The message of God is a wonderful one, but is also a very demanding one. We can not come and pick what we like. Instead we come and ask what is required of us? That is what the people who came to John asked: ‘What must we do?’ To be a disciple of Jesus is to be a follower. We are not used to thinking this way, because our world encourages us to make sure things are as we would like them to be. If you’re not happy, move on; but this is not the message of the Gospels. In the Gospel we listen to what it is that God asks of us. We follow God on God’s terms and not our terms.
Jesus said that John the Baptist was the greatest man ever born of woman. What an extraordinary thing to say. He was totally focused on God. He knew what was important and he passed on the message he was told to pass on and it cost him his life. He spoke out publicly against the King Herod, saying that the way he was living with his brother’s wife was immoral. ‘What you are doing is wrong!’ Out of anger Herod had him arrested, taking away his public ministry and then out of hatred, his wife found a way to kill him. People don’t like it when you point out that they are not living as God tells us to. John was beheaded by Herod for speaking the truth. We don’t always want to hear the truth, because it often tells us that we need to change.

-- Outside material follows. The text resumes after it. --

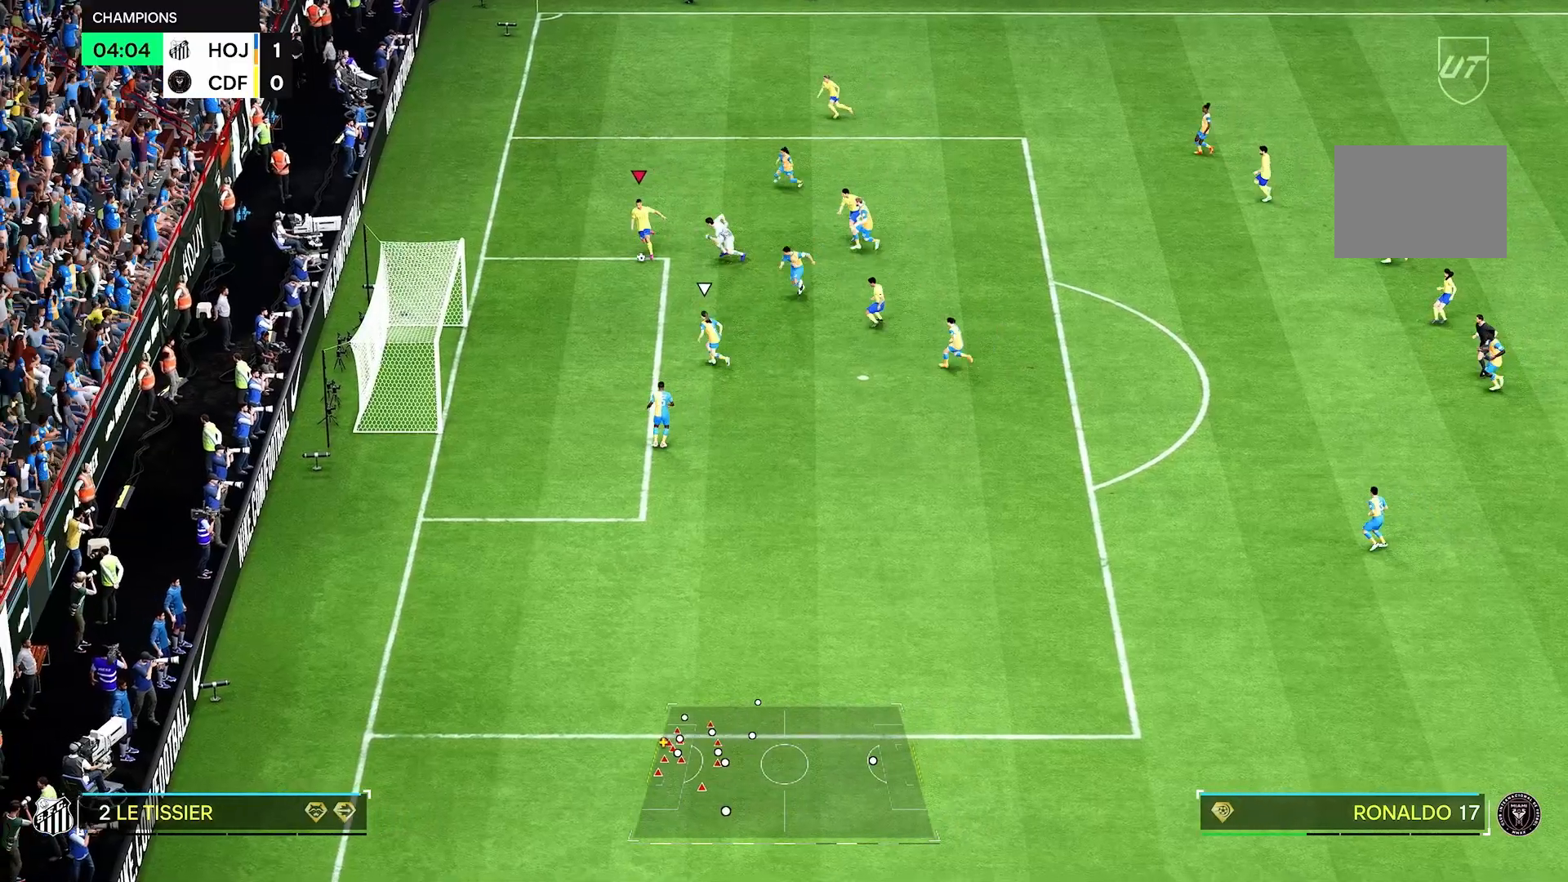
{"buttons": ["R2"], "left_stick": "up-left", "right_stick": "center", "events": [[250, "R2", "down"], [375, "left_stick", "left"], [500, "left_stick", "up-left"]]}
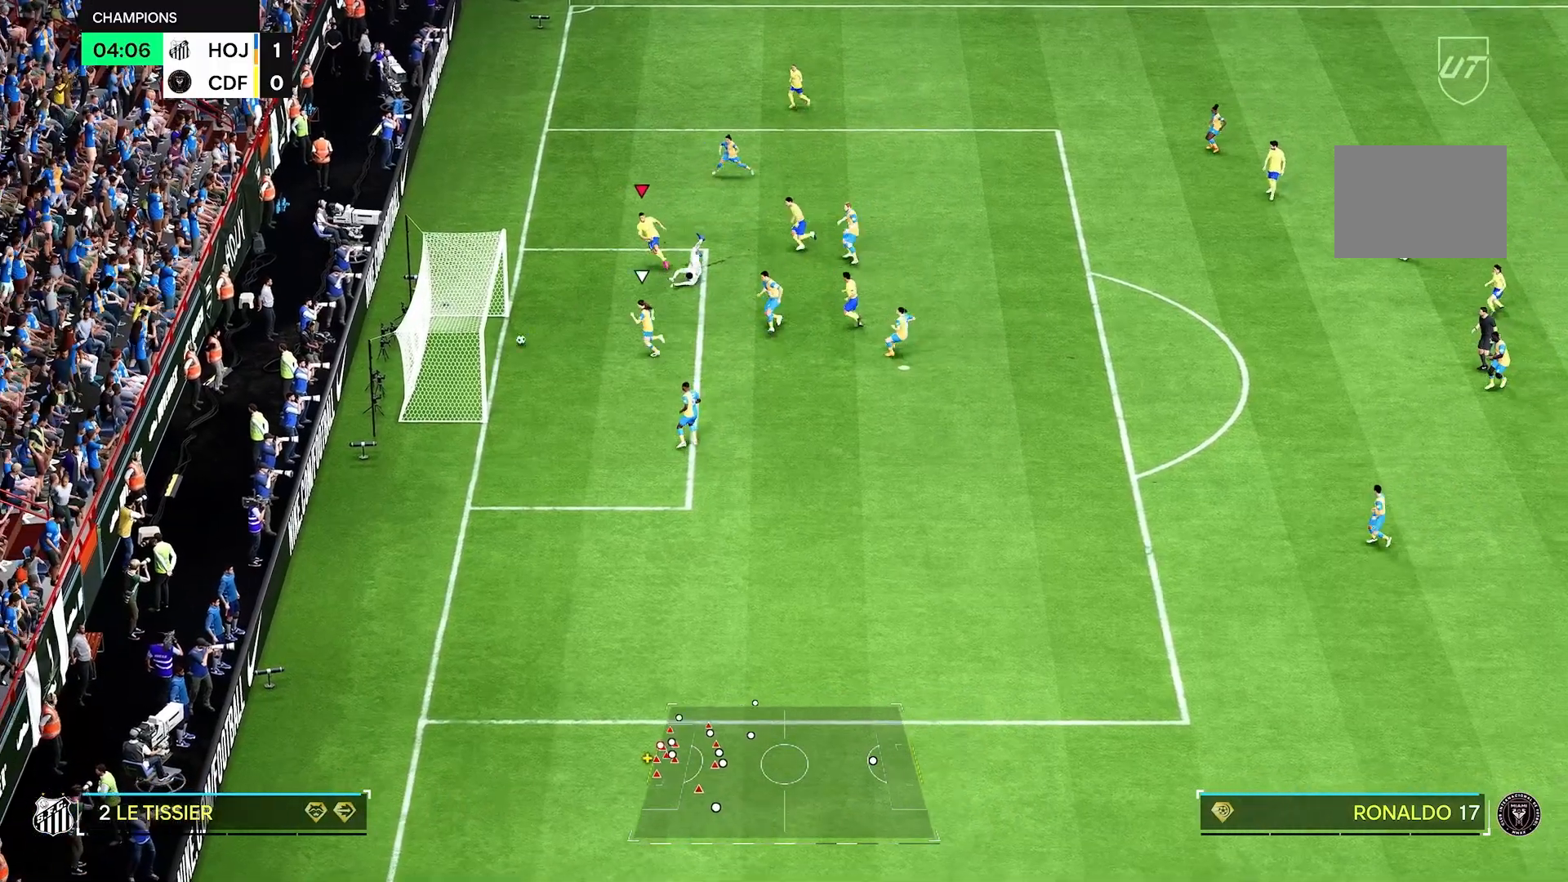
{"buttons": ["R2"], "left_stick": "up-left", "right_stick": "center", "events": []}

When John saw the religious leaders of the time, this is what he said:
‘Brood of vipers! Who warned you to flee from the coming wrath? Produce good fruit as evidence of your repentance. Every tree that does not bear good fruit will be thrown on the fire.' (Luke 3:7)
f we are serious about celebrating Christmas as a Christian feast, then let us not forget the message of John the Baptist. ‘Repent, for the Kingdom of heaven is close at hand.’ The term ‘repent’ can also mean ‘change the direction in which you are looking for happiness.’ That is a particularly powerful message at this time in history. So many people are looking for happiness in the world and are disappointed because they cannot find happiness there. The Lord is telling us to turn to him for happiness. It is only in God that we will find true happiness. The world will disappoint us; God will not. People will let us down, but God will not.
The sin of Adam and Eve was a very similar sin to what we see going on today. It involved three things: (1) rejecting the idea that they had to serve God or listen to his commands; (2) that they could have everything they wanted on their terms, (3) that they were like God themselves. That is very similar to what we see going on in our world right now and it is a real temptation. Why should we have to obey commandments? We don’t like being told we have to obey anyone and yet the word obey literally means ‘to listen intently’ (from the Latin, ‘ob audire’). And if you think about it, it says that Jesus was obedient to the Father. Jesus was equal to the Father, but Jesus was also obedient to him. We are being called to listen intently to what God tells us, to acknowledge that we are God’s creation and that we must obey—listen intently—what He tells us, if we are to find the path to happiness.
The most important preparation we can make for Christmas is the interior preparation, the change of heart, the confession of sins. And yes, most of us don’t like to have to confess our sins, we think we shouldn’t have to, but this is what God asks us to do and if God asks us to do it, it is for our benefit. Do you want to experience God’s blessing in your life, God’s healing? Then confess your sins. This is what God asks us to do.
The celebration of Christmas is meaningless if we skip the kind of preparation that God asks us to make and sadly for many people it has become meaningless. It doesn’t have to be meaningless, because it is the celebration of something very wonderful, the coming of God among us in the person of Jesus.
I stand at the door and knock. If anyone hears my voice and opens the door to me, I will come in and sit down to eat with him, and he with me. (Rev 3:20)
Those words are from the book of Revelation, the last book of the Bible and this message is repeated all through the Bible in different ways. The Lord wants to be at the centre of what we do, but we are the only ones who can allow that to happen.